February 17, 1958 / Aquarius / Age 68
Tamara Kapitas is a British-born Penthouse model, musician, and actress, born Carole Raphaelle Davis on February 17, 1958 in London, United Kingdom.
Throughout her modeling career, she has also appeared as Carole Davis.
Tamara Kapitas was crowned Penthouse Pet of the Month in January 1980, stepping into the spotlight at just 21 years old. With her statuesque 37-24-36 figure, charming brown eyes, silky black hair, and natural breasts, Tamara carries a new sense of confidence, blending youthful softness with a teasing, self-assured edge.
At the dawn of a new decade Tamara Kapitas slipped into the spotlight with cosmopolitan swagger — a passport and a promise. She arrived as a proposition: elegant, restless, fabulously mobile, a glamour that travels light and leaves a trail of photographs, headlines and a career that refused to be polite.

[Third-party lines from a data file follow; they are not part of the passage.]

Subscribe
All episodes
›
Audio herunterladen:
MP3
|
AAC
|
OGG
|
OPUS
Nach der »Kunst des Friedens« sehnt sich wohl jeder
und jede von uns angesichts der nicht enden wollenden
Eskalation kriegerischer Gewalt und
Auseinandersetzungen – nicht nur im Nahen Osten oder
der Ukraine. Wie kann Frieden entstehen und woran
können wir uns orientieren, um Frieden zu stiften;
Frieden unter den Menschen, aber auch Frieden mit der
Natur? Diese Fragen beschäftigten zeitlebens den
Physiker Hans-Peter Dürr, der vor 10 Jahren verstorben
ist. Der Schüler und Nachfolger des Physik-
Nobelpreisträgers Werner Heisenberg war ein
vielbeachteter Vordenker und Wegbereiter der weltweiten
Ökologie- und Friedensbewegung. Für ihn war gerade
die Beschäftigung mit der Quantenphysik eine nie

Camera-ready and multilingual, she balanced intellect with flash. Born to a French mother and an American father, she grew up in England, Scotland, Hawaii, France, Italy and Thailand before settling in New York City as a teenager. Trilingual and academically driven, she studied Chinese Studies and Political Science at the City University of New York and honed her craft at the Lee Strasberg Theater Institute.
Her resume reads like a travelogue of glamour. As Tamara she modeled for Penthouse and Playboy, posed for La Perla and Playtex, and graced hundreds of romance novel covers and commercials for Pepsi and Miller Beer. Her films range from the 1981 horror sequel Piranha II and The Flamingo Kid to Mannequin, where she played Roxie Shield, with later credits including The Shrimp on the Barbie and If Looks Could Kill; TV guest turns include The A‑Team, Star Trek: Voyager, Sex and the City and Angel. In 1989 she signed with Warner Brothers Records; Heart of Gold, produced by Nile Rodgers, and the single Serious Money became a dance hit whose video reached number one on BET. She toured internationally, wrote 'Slow Love' for Prince's Sign O' the Times (later recording it herself), and worked with Atlantic Records and Sony France.
Her pen found other lives — a script purchased by DreamWorks, animated projects with Klasky-Scupo and the novel The Diary of Jinky, Dog of a Hollywood Wife — while journalism and advocacy became a second act: she wrote as an investigative columnist on animal welfare and appeared on CNN. Today she is West Coast Director of the Companion Animal Protection Society, leading investigations into puppy mills in Los Angeles. Her January 1980 Penthouse pictorial was the opening flourish; what follows is a portrait of reinvention: glamorous, purposeful and defiantly modern.